Um último comentário relativo à inclusão do ITEC à FAP. Tem a ver com a visão distorcida, de que toda pesquisa tem que ter utilização prática imediata, de quem não sabe o que é C&T, e com a necessidade de “promover o empreendedorismo” numa contraposição preconceituosa entre quem produz o conhecimento e quem dele se utiliza para produzir riqueza. Para esta última finalidade já temos o SEBRAE, que desempenha muito bem seu papel, e o SERGIPETEC, que um dia poderá ser algo com esta função.

Na verdade, não se identifica no Governo estadual nenhuma pessoa interessada ou que entenda algo de C&T, o que leva a uma falta de política para o setor e à adoção de medidas equivocadas como a que comentamos aqui.
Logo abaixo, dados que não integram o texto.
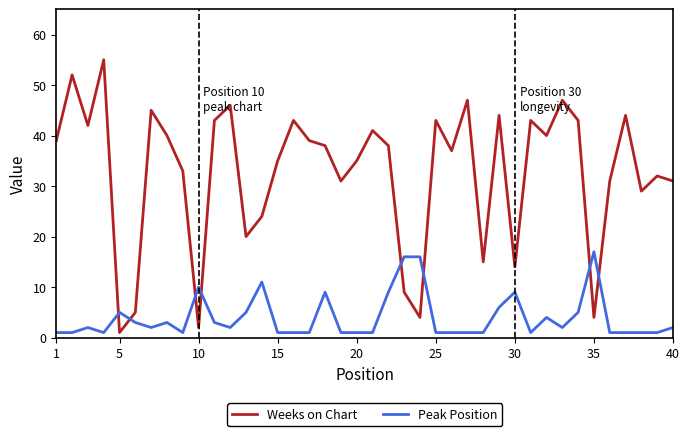

Which series has the largest total across all categories?

Weeks on Chart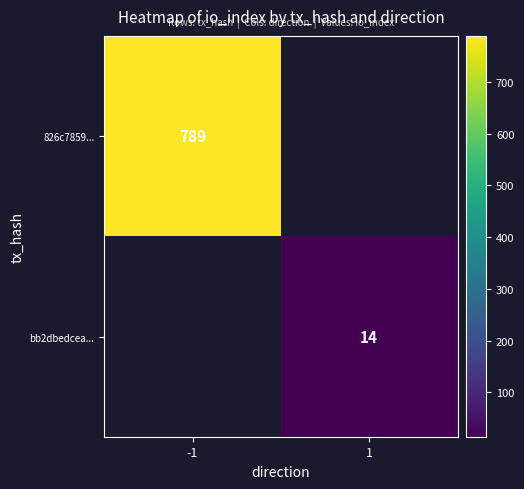

How many distinct data groups are displayed?

2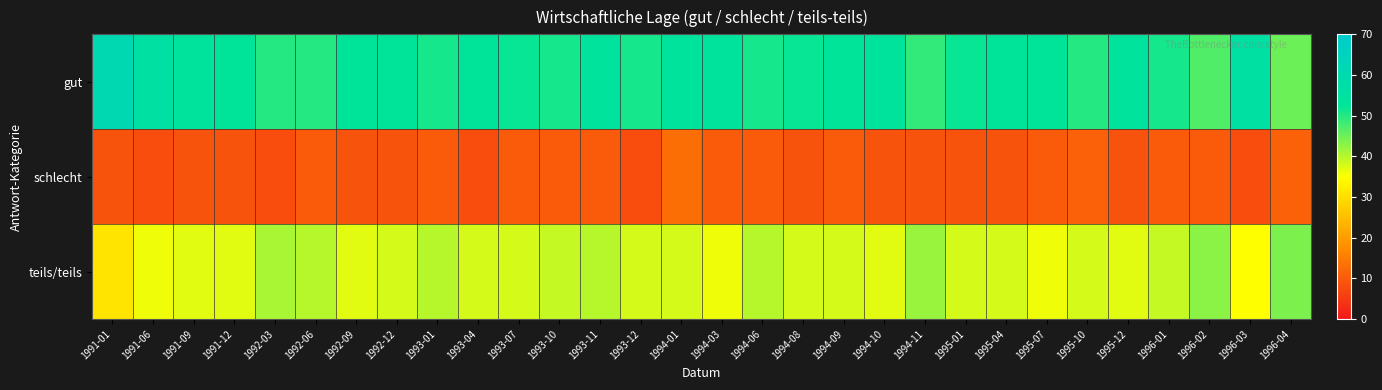

Reading left to right, list all the values displayed in this chart.

gut: 1991-01=61	1991-06=56	1991-09=54	1991-12=53	1992-03=50	1992-06=50	1992-09=53	1992-12=53	1993-01=51	1993-04=53	1993-07=52	1993-10=51	1993-11=54	1993-12=51	1994-01=54	1994-03=54	1994-06=51	1994-08=52	1994-09=53	1994-10=54	1994-11=49	1995-01=52	1995-04=53	1995-07=53	1995-10=50	1995-12=54	1996-01=51	1996-02=47	1996-03=56	1996-04=45
schlecht: 1991-01=9	1991-06=8	1991-09=9	1991-12=9	1992-03=8	1992-06=10	1992-09=9	1992-12=9	1993-01=10	1993-04=8	1993-07=10	1993-10=10	1993-11=10	1993-12=8	1994-01=13	1994-03=10	1994-06=10	1994-08=9	1994-09=10	1994-10=9	1994-11=9	1995-01=9	1995-04=9	1995-07=10	1995-10=11	1995-12=9	1996-01=10	1996-02=10	1996-03=8	1996-04=11
teils/teils: 1991-01=31	1991-06=36	1991-09=37	1991-12=37	1992-03=41	1992-06=40	1992-09=37	1992-12=38	1993-01=40	1993-04=38	1993-07=38	1993-10=39	1993-11=40	1993-12=38	1994-01=38	1994-03=36	1994-06=40	1994-08=38	1994-09=38	1994-10=37	1994-11=42	1995-01=38	1995-04=38	1995-07=36	1995-10=38	1995-12=37	1996-01=39	1996-02=43	1996-03=35	1996-04=44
Enquanto os outros estados fortalecem suas estruturas e investem pesadamente (a vizinha Bahia é exemplo notável), nós sequer temos uma secretaria de estado para o setor.

Continuo acreditando, tal qual o Galileu (do Brecht), que “a única finalidade da ciência é a de aliviar a canseira da existência humana” mas sei que o futuro não virá por si só: temos que “pegá-lo pelas orelhas” ou de qualquer forma, como pregava Maiakovski.

 

* Pró-Reitor de Pós-Graduação e Pesquisa da Universidade Federal de Sergipe.